Could you retype the listing beneath, keeping each line exactly as it is?

::::

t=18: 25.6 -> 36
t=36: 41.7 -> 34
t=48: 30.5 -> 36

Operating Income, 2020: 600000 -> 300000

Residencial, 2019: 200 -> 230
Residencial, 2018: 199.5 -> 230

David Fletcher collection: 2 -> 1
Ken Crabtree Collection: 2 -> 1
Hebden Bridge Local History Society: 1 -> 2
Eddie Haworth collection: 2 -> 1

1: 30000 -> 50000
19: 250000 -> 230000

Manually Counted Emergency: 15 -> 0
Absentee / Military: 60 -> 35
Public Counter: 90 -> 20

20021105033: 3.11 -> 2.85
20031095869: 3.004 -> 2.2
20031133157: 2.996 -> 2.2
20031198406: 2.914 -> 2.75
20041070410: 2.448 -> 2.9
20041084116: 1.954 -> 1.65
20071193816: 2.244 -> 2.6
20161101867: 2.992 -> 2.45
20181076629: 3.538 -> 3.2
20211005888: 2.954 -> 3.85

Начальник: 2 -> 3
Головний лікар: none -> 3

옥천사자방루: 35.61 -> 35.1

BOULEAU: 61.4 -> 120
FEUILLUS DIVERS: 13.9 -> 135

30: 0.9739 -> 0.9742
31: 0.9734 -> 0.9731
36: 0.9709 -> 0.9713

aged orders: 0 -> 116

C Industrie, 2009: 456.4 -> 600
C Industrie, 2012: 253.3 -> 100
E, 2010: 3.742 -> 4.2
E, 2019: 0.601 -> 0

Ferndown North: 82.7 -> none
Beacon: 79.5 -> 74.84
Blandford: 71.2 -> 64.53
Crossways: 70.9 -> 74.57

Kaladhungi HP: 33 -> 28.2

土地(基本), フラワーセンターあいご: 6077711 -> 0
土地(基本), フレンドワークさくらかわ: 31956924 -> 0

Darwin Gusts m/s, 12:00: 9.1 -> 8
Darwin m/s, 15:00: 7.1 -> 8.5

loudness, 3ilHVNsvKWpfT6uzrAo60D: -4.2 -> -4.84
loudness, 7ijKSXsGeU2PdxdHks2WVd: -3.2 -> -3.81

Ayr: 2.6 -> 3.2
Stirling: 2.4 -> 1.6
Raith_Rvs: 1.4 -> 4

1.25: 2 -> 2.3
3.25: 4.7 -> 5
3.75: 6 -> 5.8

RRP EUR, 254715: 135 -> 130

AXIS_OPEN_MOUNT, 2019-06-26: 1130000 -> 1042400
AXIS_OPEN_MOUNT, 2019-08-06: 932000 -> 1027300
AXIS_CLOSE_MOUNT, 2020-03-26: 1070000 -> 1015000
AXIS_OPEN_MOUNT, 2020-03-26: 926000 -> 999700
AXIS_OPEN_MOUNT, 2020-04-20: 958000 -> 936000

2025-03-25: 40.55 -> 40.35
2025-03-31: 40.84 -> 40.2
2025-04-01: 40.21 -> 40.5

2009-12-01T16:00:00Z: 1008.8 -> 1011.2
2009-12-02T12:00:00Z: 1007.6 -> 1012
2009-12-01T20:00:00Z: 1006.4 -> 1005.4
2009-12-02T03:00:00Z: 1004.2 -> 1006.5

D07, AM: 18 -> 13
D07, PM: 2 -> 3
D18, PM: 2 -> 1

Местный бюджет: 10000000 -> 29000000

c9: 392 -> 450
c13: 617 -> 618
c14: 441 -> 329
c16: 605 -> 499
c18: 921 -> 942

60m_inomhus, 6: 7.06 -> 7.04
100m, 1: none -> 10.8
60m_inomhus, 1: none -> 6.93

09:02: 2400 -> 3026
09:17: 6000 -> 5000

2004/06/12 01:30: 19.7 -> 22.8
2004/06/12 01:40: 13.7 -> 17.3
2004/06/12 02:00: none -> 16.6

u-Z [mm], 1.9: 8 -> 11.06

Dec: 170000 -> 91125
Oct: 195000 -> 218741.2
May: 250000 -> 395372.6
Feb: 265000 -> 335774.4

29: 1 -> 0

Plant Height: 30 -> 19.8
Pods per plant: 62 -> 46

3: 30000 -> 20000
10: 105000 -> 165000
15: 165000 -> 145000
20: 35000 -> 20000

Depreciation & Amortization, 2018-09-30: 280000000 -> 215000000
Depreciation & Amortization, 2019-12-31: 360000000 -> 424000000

::::

● RESPONSE
t=18: 25.6 -> 36
t=36: 41.7 -> 34
t=48: 30.5 -> 36

Operating Income, 2020: 600000 -> 300000

Residencial, 2019: 200 -> 230
Residencial, 2018: 199.5 -> 230

David Fletcher collection: 2 -> 1
Ken Crabtree Collection: 2 -> 1
Hebden Bridge Local History Society: 1 -> 2
Eddie Haworth collection: 2 -> 1

1: 30000 -> 50000
19: 250000 -> 230000

Manually Counted Emergency: 15 -> 0
Absentee / Military: 60 -> 35
Public Counter: 90 -> 20

20021105033: 3.11 -> 2.85
20031095869: 3.004 -> 2.2
20031133157: 2.996 -> 2.2
20031198406: 2.914 -> 2.75
20041070410: 2.448 -> 2.9
20041084116: 1.954 -> 1.65
20071193816: 2.244 -> 2.6
20161101867: 2.992 -> 2.45
20181076629: 3.538 -> 3.2
20211005888: 2.954 -> 3.85

Начальник: 2 -> 3
Головний лікар: none -> 3

옥천사자방루: 35.61 -> 35.1

BOULEAU: 61.4 -> 120
FEUILLUS DIVERS: 13.9 -> 135

30: 0.9739 -> 0.9742
31: 0.9734 -> 0.9731
36: 0.9709 -> 0.9713

aged orders: 0 -> 116

C Industrie, 2009: 456.4 -> 600
C Industrie, 2012: 253.3 -> 100
E, 2010: 3.742 -> 4.2
E, 2019: 0.601 -> 0

Ferndown North: 82.7 -> none
Beacon: 79.5 -> 74.84
Blandford: 71.2 -> 64.53
Crossways: 70.9 -> 74.57

Kaladhungi HP: 33 -> 28.2

土地(基本), フラワーセンターあいご: 6077711 -> 0
土地(基本), フレンドワークさくらかわ: 31956924 -> 0

Darwin Gusts m/s, 12:00: 9.1 -> 8
Darwin m/s, 15:00: 7.1 -> 8.5

loudness, 3ilHVNsvKWpfT6uzrAo60D: -4.2 -> -4.84
loudness, 7ijKSXsGeU2PdxdHks2WVd: -3.2 -> -3.81

Ayr: 2.6 -> 3.2
Stirling: 2.4 -> 1.6
Raith_Rvs: 1.4 -> 4

1.25: 2 -> 2.3
3.25: 4.7 -> 5
3.75: 6 -> 5.8

RRP EUR, 254715: 135 -> 130

AXIS_OPEN_MOUNT, 2019-06-26: 1130000 -> 1042400
AXIS_OPEN_MOUNT, 2019-08-06: 932000 -> 1027300
AXIS_CLOSE_MOUNT, 2020-03-26: 1070000 -> 1015000
AXIS_OPEN_MOUNT, 2020-03-26: 926000 -> 999700
AXIS_OPEN_MOUNT, 2020-04-20: 958000 -> 936000

2025-03-25: 40.55 -> 40.35
2025-03-31: 40.84 -> 40.2
2025-04-01: 40.21 -> 40.5

2009-12-01T16:00:00Z: 1008.8 -> 1011.2
2009-12-02T12:00:00Z: 1007.6 -> 1012
2009-12-01T20:00:00Z: 1006.4 -> 1005.4
2009-12-02T03:00:00Z: 1004.2 -> 1006.5

D07, AM: 18 -> 13
D07, PM: 2 -> 3
D18, PM: 2 -> 1

Местный бюджет: 10000000 -> 29000000

c9: 392 -> 450
c13: 617 -> 618
c14: 441 -> 329
c16: 605 -> 499
c18: 921 -> 942

60m_inomhus, 6: 7.06 -> 7.04
100m, 1: none -> 10.8
60m_inomhus, 1: none -> 6.93

09:02: 2400 -> 3026
09:17: 6000 -> 5000

2004/06/12 01:30: 19.7 -> 22.8
2004/06/12 01:40: 13.7 -> 17.3
2004/06/12 02:00: none -> 16.6

u-Z [mm], 1.9: 8 -> 11.06

Dec: 170000 -> 91125
Oct: 195000 -> 218741.2
May: 250000 -> 395372.6
Feb: 265000 -> 335774.4

29: 1 -> 0

Plant Height: 30 -> 19.8
Pods per plant: 62 -> 46

3: 30000 -> 20000
10: 105000 -> 165000
15: 165000 -> 145000
20: 35000 -> 20000

Depreciation & Amortization, 2018-09-30: 280000000 -> 215000000
Depreciation & Amortization, 2019-12-31: 360000000 -> 424000000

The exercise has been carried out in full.